## 所给短文
• • •

在操作系统中，并不是所有的进程都以同样的方式使用CPU资源。通常情况下，有些进程需要比其他进程更多的CPU时间片才能顺利地完成任务。下面是一些典型的占用CPU资源的大户：

进程创建(process creation)
终端字符进程(teminal character processes(MUX- and LAN-based)
计算密集型进程和实时进程
X-终端和X-服务器进程(X-terminals and X-servers)

利用SAR工具分析CPU的利用率

利用SAR进行CPU的利用率分析的命令形式：

#sar -u，这时数据是通过sa1在后台定时生成；
#sar -u 5 100，每隔5秒取样一次，共取100次；
SAR -u:Report CPU utilization (the default); portion of time running in one of several modes. On a multi-processor system, if the -M option is used together with the -u option, per-CPU utilization as well as the average CPU utilization of all the processors are reported. If the -M option is not used, only the average CPU utilization of all the processors is reported:

cpu: cpu number (only on a multi-processor system with the -M option);
%usr: user mode;
%sys: system mode;
%wio: idle with some process waiting for I/O (only block I/O, raw I/O, or VM pageins/swapins indicated);
%idle: otherwise idle;
对结果的分析

首先，我们看%idle列的值，如果为接近零，则再看对应%wio列的值，如果这列的大于7，则表明系统的磁盘或其他I/O可能有问题，需要进一步的分析：

用iostat命令分析各个磁盘的传输闲忙状况，如#iostat -t 5 2，每隔5秒取样一次，共取2次；
用sar -d命令分析各块设备(磁盘、磁带)活动情况；
用sar -b命令分析系统的缓存的活动情况；
用sar -w命令分析进程的deactivation/reactivation and switching activities of the system;
如果%idle列很小，而对应的%wio列的值也很小，这时，我们查看%usr列和%sys列的值。如果%usr列的值很大，说明有用户进程占用很多CPU时间；如果%sys列的值很大，则说明系统管理方面花了很多时间。需要进一步的分析：

用GlancePlus对占用CPU时间最大的进程进行单独分析，为什么它会占用如此多的CPU时间。

• • •

## 给定材料
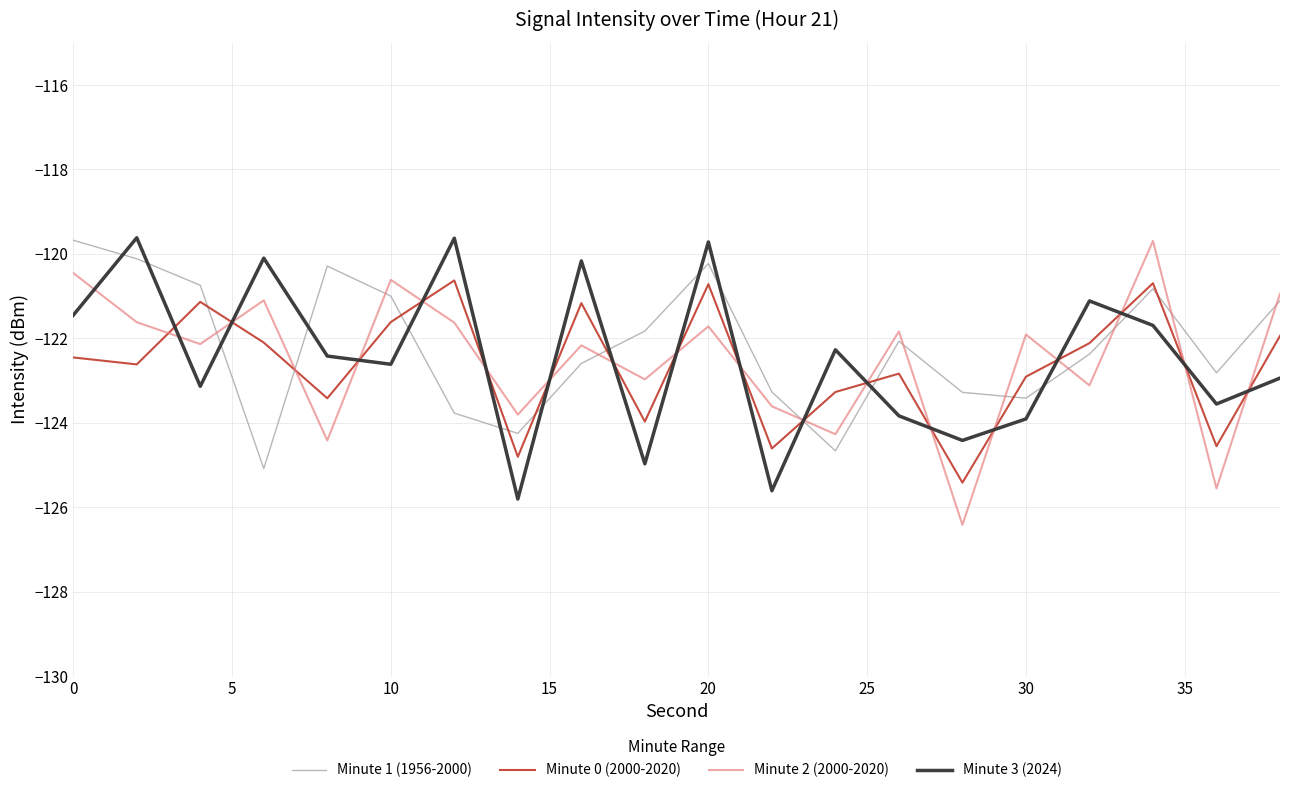

How many lines are shown in the chart?

4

• • •

## 任务列表
**A)** 请照录关于CPU利用率分析的短文中从“首先，我们看%idle列的值”一直到“它会占用如此多的CPU时间。”的全部文字。
**B)** 在关于CPU利用率分析的短文中，命令“#sar -u 5 100”每隔多久取样一次，共取样多少次？
**C)** 将关于CPU利用率分析的短文中以“如果%idle列很小”开头的段落改写为简要的要点列表，保留其主要事实。
上述材料与所给短文的内容并无关联。

## 参考答案
**A)**
首先，我们看%idle列的值，如果为接近零，则再看对应%wio列的值，如果这列的大于7，则表明系统的磁盘或其他I/O可能有问题，需要进一步的分析：

用iostat命令分析各个磁盘的传输闲忙状况，如#iostat -t 5 2，每隔5秒取样一次，共取2次；
用sar -d命令分析各块设备(磁盘、磁带)活动情况；
用sar -b命令分析系统的缓存的活动情况；
用sar -w命令分析进程的deactivation/reactivation and switching activities of the system;
如果%idle列很小，而对应的%wio列的值也很小，这时，我们查看%usr列和%sys列的值。如果%usr列的值很大，说明有用户进程占用很多CPU时间；如果%sys列的值很大，则说明系统管理方面花了很多时间。需要进一步的分析：

用GlancePlus对占用CPU时间最大的进程进行单独分析，为什么它会占用如此多的CPU时间。

**B)** 每隔5秒取样一次，共取100次。

**C)**
- 前提：%idle列很小，对应的%wio列也很小时，查看%usr列和%sys列的值。
- %usr列值很大：有用户进程占用大量CPU时间。
- %sys列值很大：系统管理方面花费了很多时间。
- 出现上述情况时需要进一步分析。